The head of Air Force ISR -- the guy who oversees Predator training and equipping -- says that the Predator data that was broadcast in the clear and intercepted by bad guys in Iraq did not have "significant impacts" on US operations.
That's what Lt Gen. David Deptula told my colleague Steve Trimble over at Flight Global.
"Nothing is compromised. I want to get information out to the joint forces on the ground, you follow me?

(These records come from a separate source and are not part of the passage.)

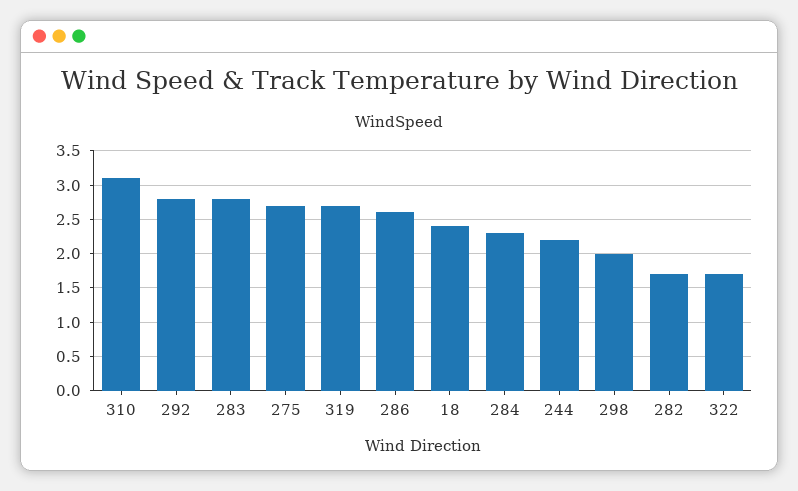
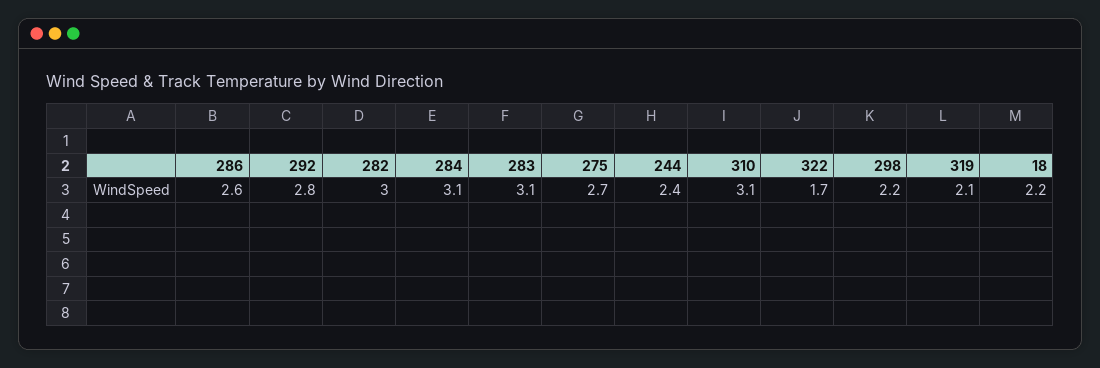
283: 2.8 -> 3.1
319: 2.7 -> 2.1
18: 2.4 -> 2.2
284: 2.3 -> 3.1
244: 2.2 -> 2.4
298: 2 -> 2.2
282: 1.7 -> 3

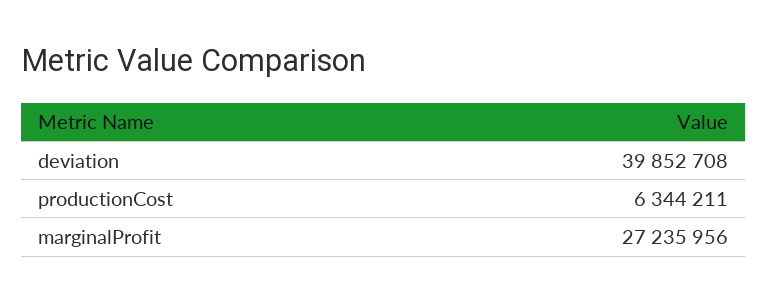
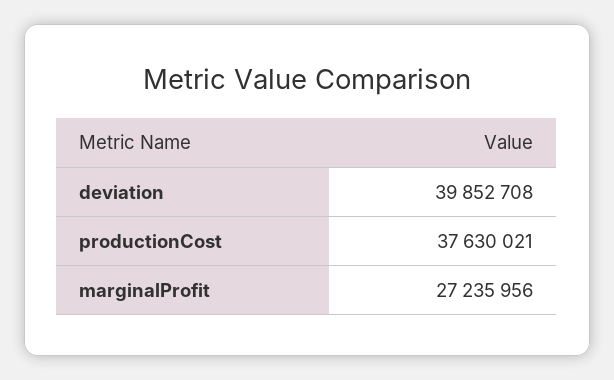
productionCost: 6344211 -> 37630021

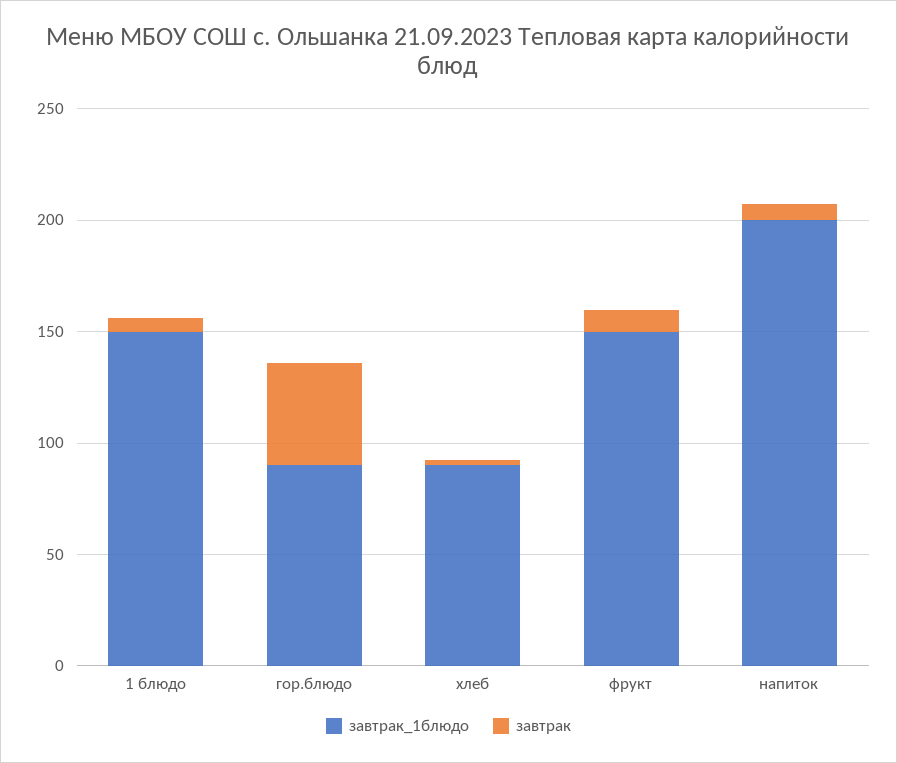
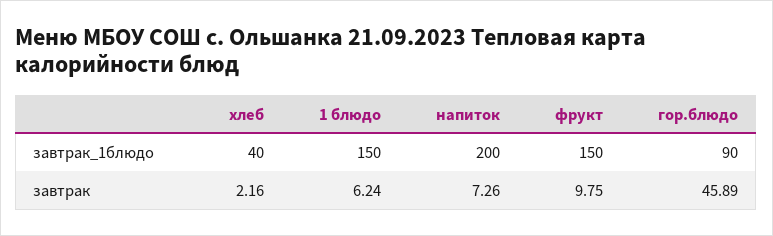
завтрак_1блюдо, хлеб: 90 -> 40

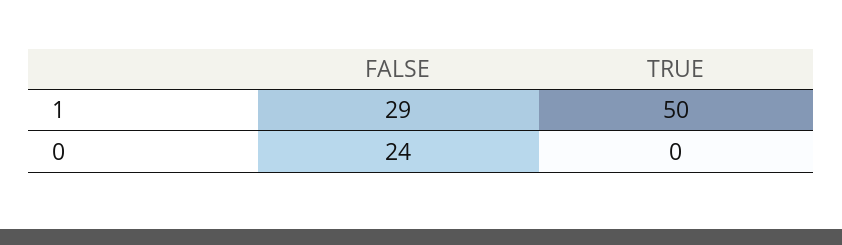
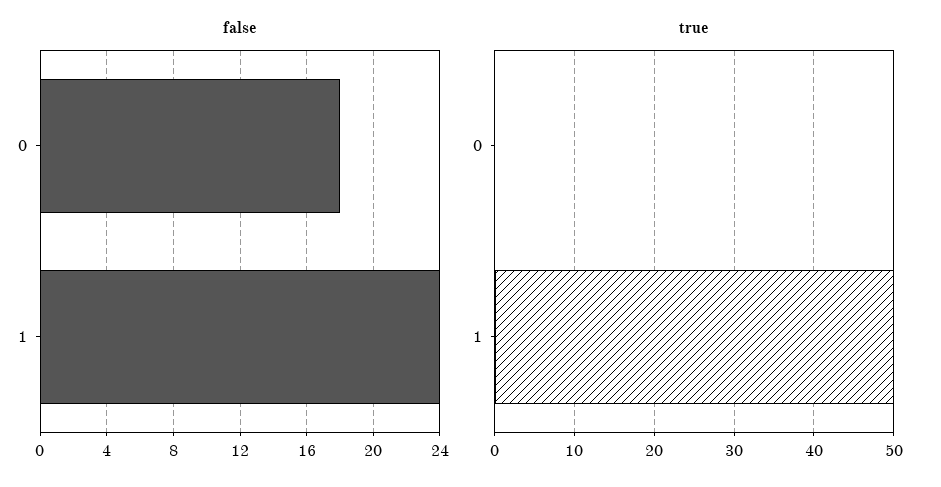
FALSE, 1: 29 -> 24
FALSE, 0: 24 -> 18

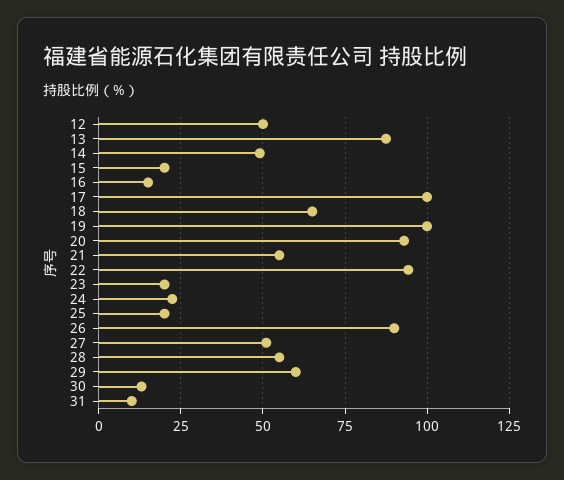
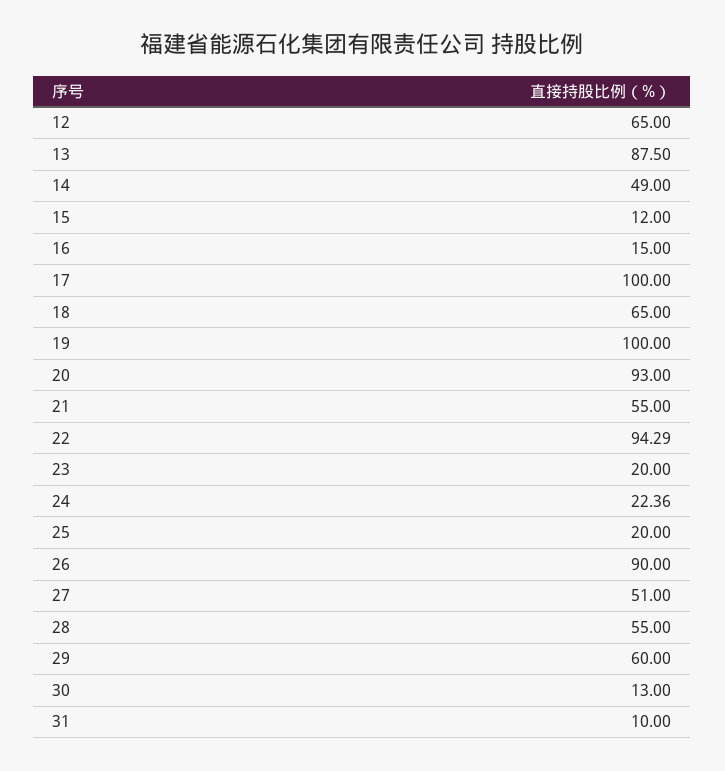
12: 50 -> 65
15: 20 -> 12

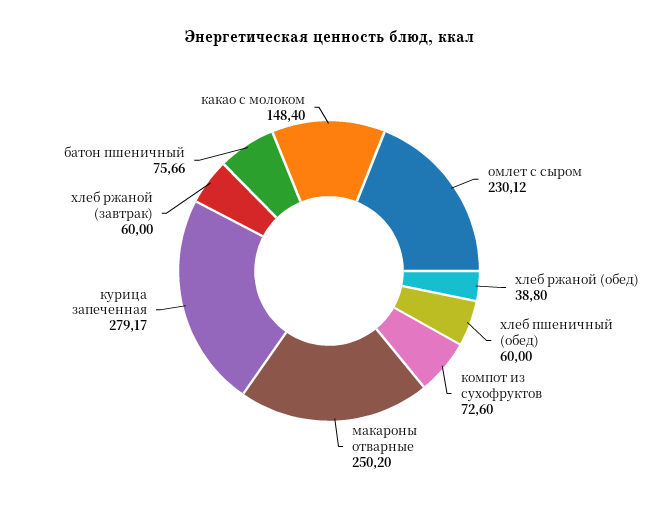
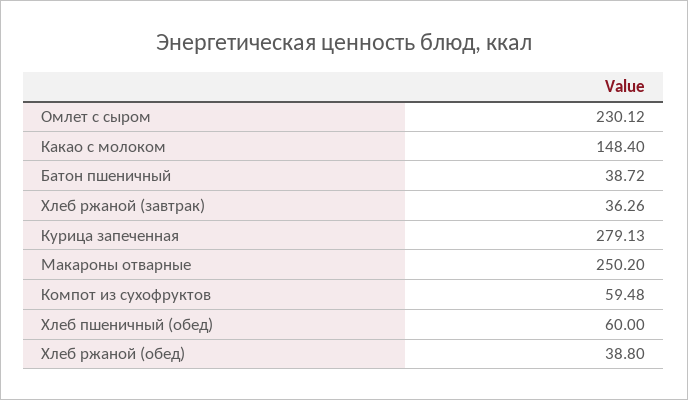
компот из сухофруктов: 72.6 -> 59.48
курица запеченная: 279.17 -> 279.13
хлеб ржаной (завтрак): 60 -> 36.26
батон пшеничный: 75.66 -> 38.72

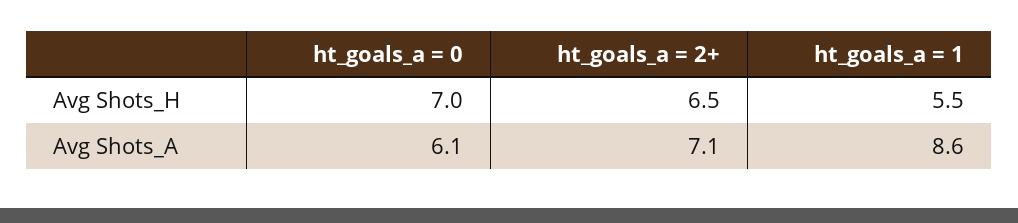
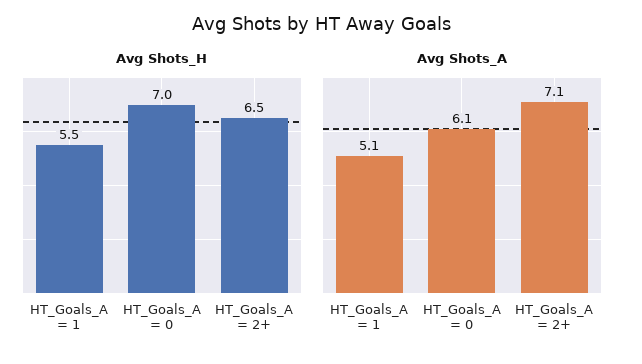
Avg Shots_A, ht_goals_a = 1: 8.6 -> 5.1

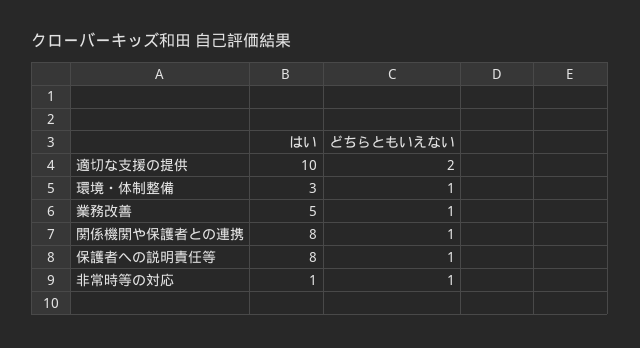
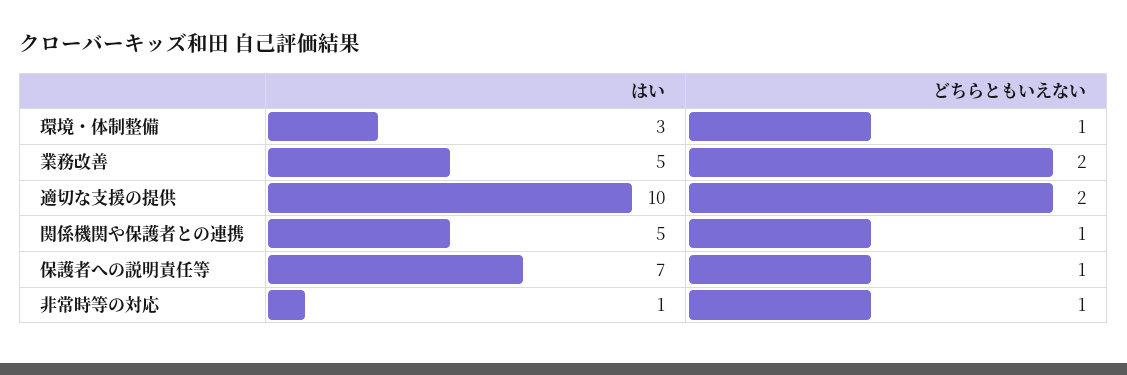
どちらともいえない, 業務改善: 1 -> 2
はい, 関係機関や保護者との連携: 8 -> 5
はい, 保護者への説明責任等: 8 -> 7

If someone does pick [the video feed] up and they don't know the context of how the information is being used, what's the compromise?" Deptula told Trimble.
Overall, Deptula said, deploying and using Predators in greater numbers provided important information of great use to troops, benefits that far outweighed any weaknesses resulting from intercepted data.
"There's an insatiable demand to get information out to folks on the ground," Deptula told Trimble, "and the way you do that is maximizing the number of systems that can provide the information and then rapidly equipping folks with the receivers to pick it up."
And, the UAV operators and ground troops developed new tactics to prevent the enemy from using intercepted signals.
"There is a balance between getting the information out and the risk that you're taking that a potential adversary might pick it up," he says. "But you have to be inside the signal area that's being transmitted [to intercept the signal], and in many cases that's very small."
Personally, I cherish the picture of some Taliban, Al Qaeda or AQI guys picking up the feed just as they realize the picture they are watching is the same one being used to guide the missile heading straight for them.